Я думаю, что время все расставит по своим местам. «Лапшин» тоже был безумно радикален, и газету «Известия» клеймили за то, что она этот фильм похвалила. Редакция получала тысячи писем, у них стояла коробка из-под большого телевизора, набитая этими письмами. А мне шли огромные пачки со штемпелем «КГБ». Ведь семь копий фильма разрешил выпустить Андропов после страшной жалобы, которую мы написали ему на Филиппа Тимофеевича Ермаша, что нами руководит дурак и вредитель искусства. Никаких связей у меня не было, но письмо дошло. Так вот, весь советский народ посылал письма в КГБ с требованием запретить мою картину, а КГБ — что им разбираться, если их начальник этот фильм разрешил, — все пересылал мне. Я заболевал от идиотизма: «Ничего не понятно, какие-то уши, градусники, формализм, издевательство!» Какойто огромный институт из Новороссийска собирал подписи под требованием, чтобы я никогда не приезжал в их город. Я с тех пор в Новороссийске и не был. А потом я встретил как-то человека, который сказал: «Леша, а что к тебе цеплялись? Посмотрел по телевизору «Лапшина» — простая и ясная картина! Что мы там нашли?»

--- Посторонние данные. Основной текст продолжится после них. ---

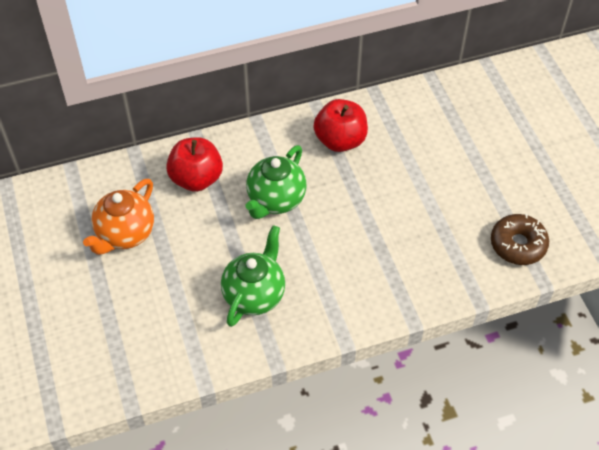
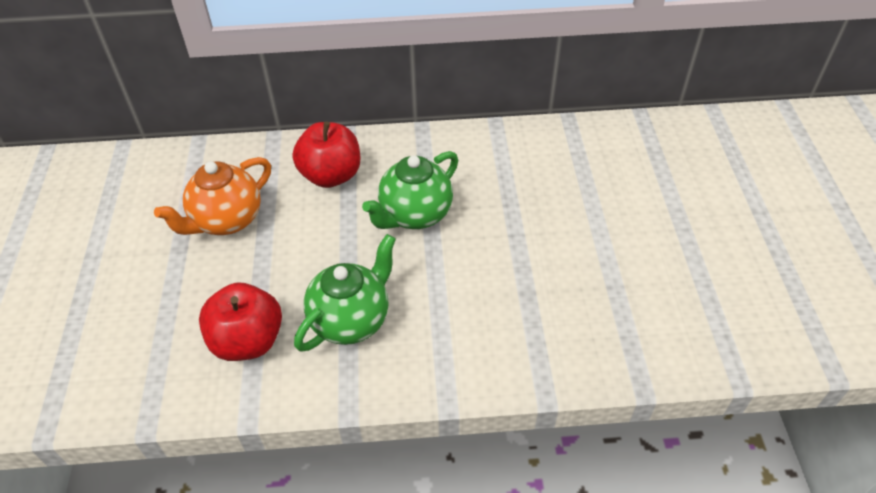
camera: 15 degrees right, 5 degrees down
red apple [313,99,368,152] -> red apple moved to [199,283,282,361]
brown donut [491,214,549,265] -> none

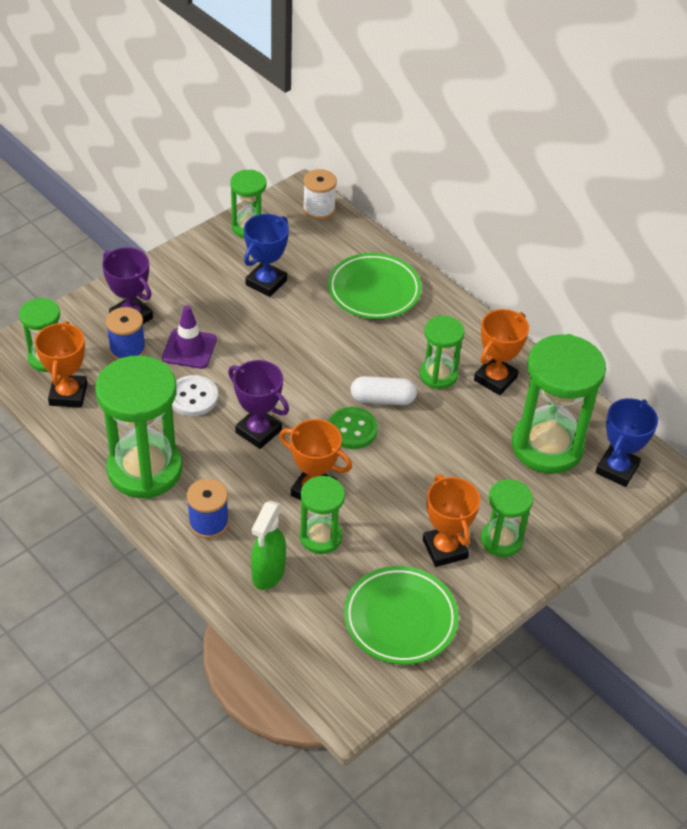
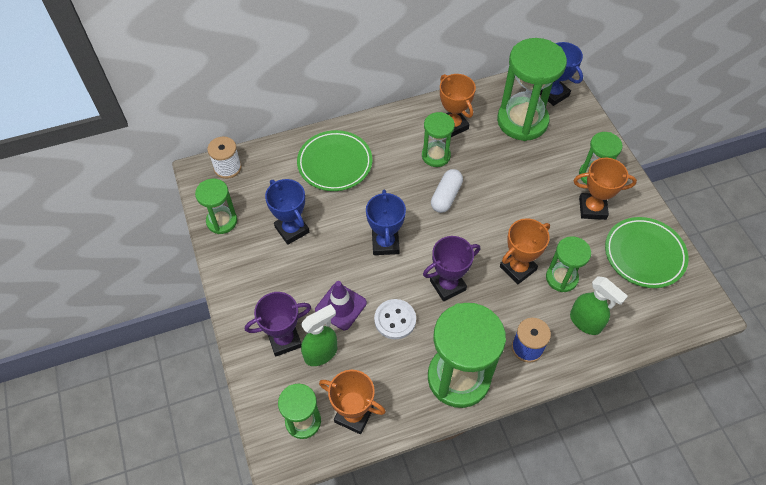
camera: 65 degrees left, 10 degrees up
blue spool [106,307,146,360] -> green spray bottle [300,304,337,366]
green button [328,407,378,449] -> none
none -> blue trophy [366,189,406,255]

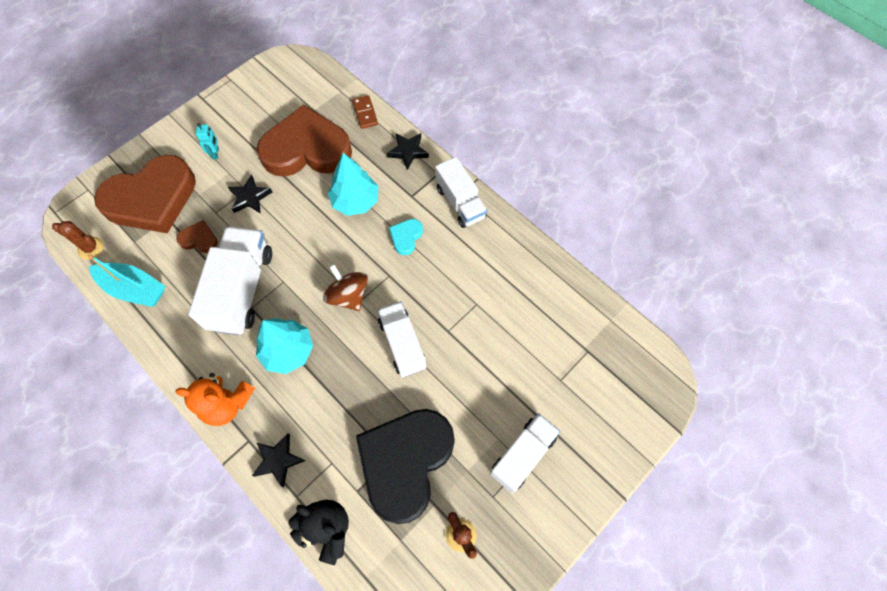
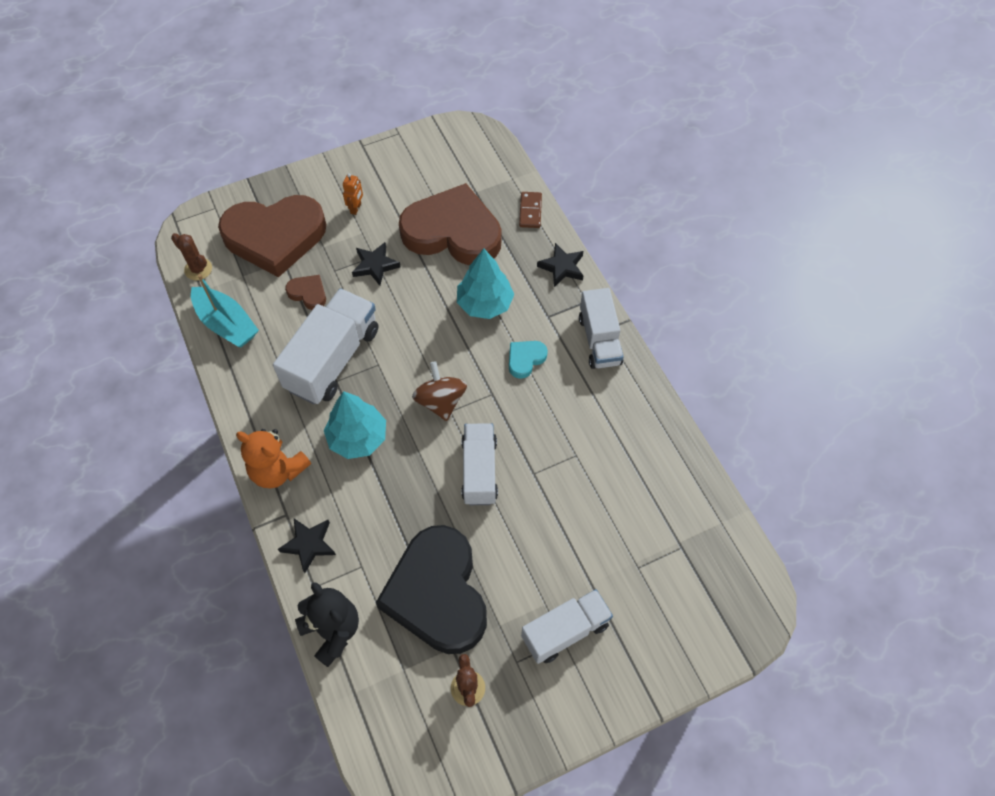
camera: 20 degrees right, 5 degrees down
turquoise robot [196,123,219,159] -> orange robot [343,173,363,215]
black heart [356,409,455,524] -> black heart turned 60 degrees counterclockwise [376,525,487,654]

Сейчас-то ситуация изменилась.
Стало еще сложнее. Мы завалены западной продукцией, которая сделана по специфическим законам и искусством не является, но законы свои на искусство распространяет. А я не могу делать кино по-другому, чем делаю. И в «Хрусталеве», и в новом фильме я пытался передать нашу эпоху и рассказать о своем детстве. Кому-то это нравится, со временем таких людей будет больше… Над художниками тоже смеялись, и они кончали с собой. В наше уже, брежневское, время нонконформисты от голода умирали и боялись свои работы кому бы то ни было показывать — только друг другу. Но я на судьбу не жалуюсь. Я как-то лежал и считал: получилось, что хороших людей мне в жизни встретилось больше, чем плохих. Довольно редкое явление.